Thursday, October 4, 2012

"Is this what we want football to be?"


Well, it was bound to happen, I knew it.  One of the coaches in football I respect the most said some truly idiotic things the other day.  As I am sure everybody who keeps tabs on this blog knows, Nick Saban, after cruising to another victory last Saturday against SEC rival Ole Miss, expressed his deep existential concern for the future of football.  Against the backdrop of the Baylor-WVU shootout, the unprecedent success of LaTech, and the slight run that Ole Miss gave the Tide the other night in Tuscaloosa, Saban rhetorically asked whether this was what we want football to be?


We all know the source of Saban's anxiety.  A defensive coach by training, Saban is disurbed by the spike in scoring that has followed the spread, no pun intended, of extreme up-tempo, spread football.  On the surface, Saban's thoughts are covered in a thin slurry about the physical safety of players.  Beneath this gruel, however, rests his real concern: the perceived "unfair" advantage that offenses now have by being able to line up and call plays from the sideline.  I say unfair because Saban's comments remind me of the rational that casinos offer for bouncing card counters.  Because someone has adapted to his environs by developing certain skills that were supposedly not in the minds of the Founders at the beginning of it all it is declared cheating and subsequently banned by the authorities that be. 
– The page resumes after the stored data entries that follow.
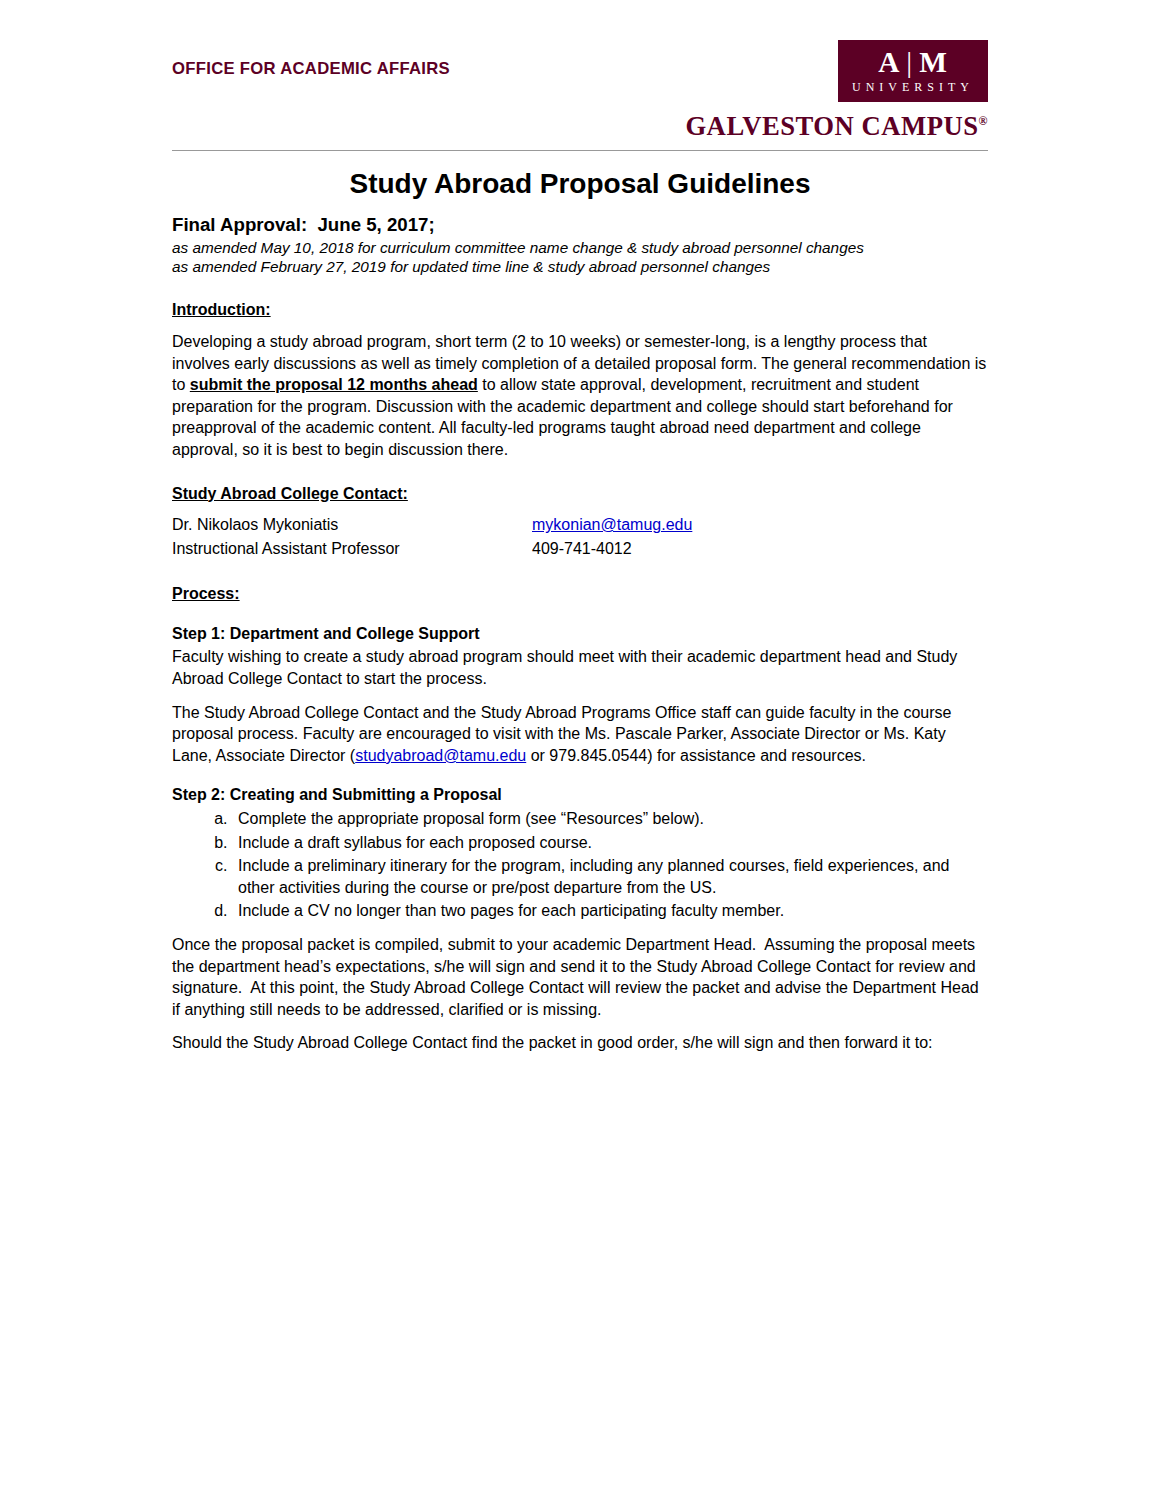OFFICE FOR ACADEMIC AFFAIRS
A|M
UNIVERSITY
GALVESTON CAMPUS®
Study Abroad Proposal Guidelines
Final Approval: June 5, 2017;
as amended May 10, 2018 for curriculum committee name change & study abroad personnel changes
as amended February 27, 2019 for updated time line & study abroad personnel changes
Introduction:
Developing a study abroad program, short term (2 to 10 weeks) or semester-long, is a lengthy process that involves early discussions as well as timely completion of a detailed proposal form. The general recommendation is to submit the proposal 12 months ahead to allow state approval, development, recruitment and student preparation for the program. Discussion with the academic department and college should start beforehand for preapproval of the academic content. All faculty-led programs taught abroad need department and college approval, so it is best to begin discussion there.
Study Abroad College Contact:
| Dr. Nikolaos Mykoniatis | mykonian@tamug.edu |
| Instructional Assistant Professor | 409-741-4012 |
Process:
Step 1: Department and College Support
Faculty wishing to create a study abroad program should meet with their academic department head and Study Abroad College Contact to start the process.
The Study Abroad College Contact and the Study Abroad Programs Office staff can guide faculty in the course proposal process. Faculty are encouraged to visit with the Ms. Pascale Parker, Associate Director or Ms. Katy Lane, Associate Director (studyabroad@tamu.edu or 979.845.0544) for assistance and resources.
Step 2: Creating and Submitting a Proposal
Complete the appropriate proposal form (see “Resources” below).
Include a draft syllabus for each proposed course.
Include a preliminary itinerary for the program, including any planned courses, field experiences, and other activities during the course or pre/post departure from the US.
Include a CV no longer than two pages for each participating faculty member.
Once the proposal packet is compiled, submit to your academic Department Head. Assuming the proposal meets the department head’s expectations, s/he will sign and send it to the Study Abroad College Contact for review and signature. At this point, the Study Abroad College Contact will review the packet and advise the Department Head if anything still needs to be addressed, clarified or is missing.
Should the Study Abroad College Contact find the packet in good order, s/he will sign and then forward it to:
I understand why Saban is frustrated.  But it has nothing to do with player safety.  What upsets Saban so much is that the calculus of the game has changed so much so quickly.  In the interview Saban complains about how coaches can now control the game exclusively from the sidelines.  But has not this been the case since Paul Brown took play calling duties away from the quarterback?  What we're seeing now is simply the natural progression of a process that was started over sixty years ago.  

But I would say that what really bothers Saban more than anything else is not the fact that coaches can get their offenses out of bad plays and into good ones with relative ease now.  Teams have been doing that now for over 10 years, so that's old hat.  No, what pisses him off is the speed and efficiency with which teams play right now.  Let's forget Nick's night with Ole Miss because they're not even that good; as improved as they are the Rebels still have a way to go to be as efficient as Hugh Freeze's Red Wolves were last year.  Let's take LaTech, for example.  While Oregon gets all the headlines, LaTech is probably the most advanced up tempo team going today.  As readers of this blog know, we are big fans of what Tony Franklin is doing at Tech.  The reason is concision.  No team has probably dropped more from their package over the past three years than LaTech.  Watch the Virginia game if you want proof.  LaTech goes into every game with a very light package. (Just compare LaTech's package to the one UVA ran the other day and tell us whose offense is simpler)  Each game it seems lighter and lighter as they get faster and faster.  Practically gone from their package are old Air Raid staples like Mesh and Shallow.  Basically all they do is run an increasing amount of IZ tied to key screens and two or threee man games on the flanks.  When they want to get down the field they run Verticals, Sail, and Y-Cross.  What makes them go though is speed and efficiency.  Not only does  LaTech play fast but they do so with very few mistakes.  An offense that does not make mistakes is a difficult one to stop.

relevant source material

 So, why do I make such a big deal about efficiency?  Well, so much of what Saban has done over the years was born out of the need to check increasingly complex and sophisticated offenses.  The trend now is going the other way, making all of the bells and whistles you have in your package moot.  What Saban needs to do, and I'm sure he will at some point or another, is streamline his defensive system ala Tommy Spangler at LaTech.  Again, I do not wish to give the impression that we are in love with these guys, or that we think Spangler is a defensive guru of legendary proportions.  While Spangler is not a genius, he is a very smart coach who clearly has the ability to learn.  Being forced to keep pace with Franklin's offense at LaTech everyday forced Spangler to streamline his defense, making it, in effect, a no-huddle, check-with-me, self-correcting unit that, like the offense it competes against everyday, carries surprisingly little into each game.

I will close by saying that in a strange way the game is coming full circle, and maybe that is what bothers Saban so much.  The best no-huddle teams today really do not check that much any more; they simply go with what they have.  They can do this confidently because more often than not attached to every play is control concept that helps them go where the most grass is on the field.  In this sense, the game today is more like it was before Paul Brown started calling plays.  The players on the field are given a concept and are charged with making it go, leaving the coach with less and less say, something I can see being very problematic for someone like Nick Saban.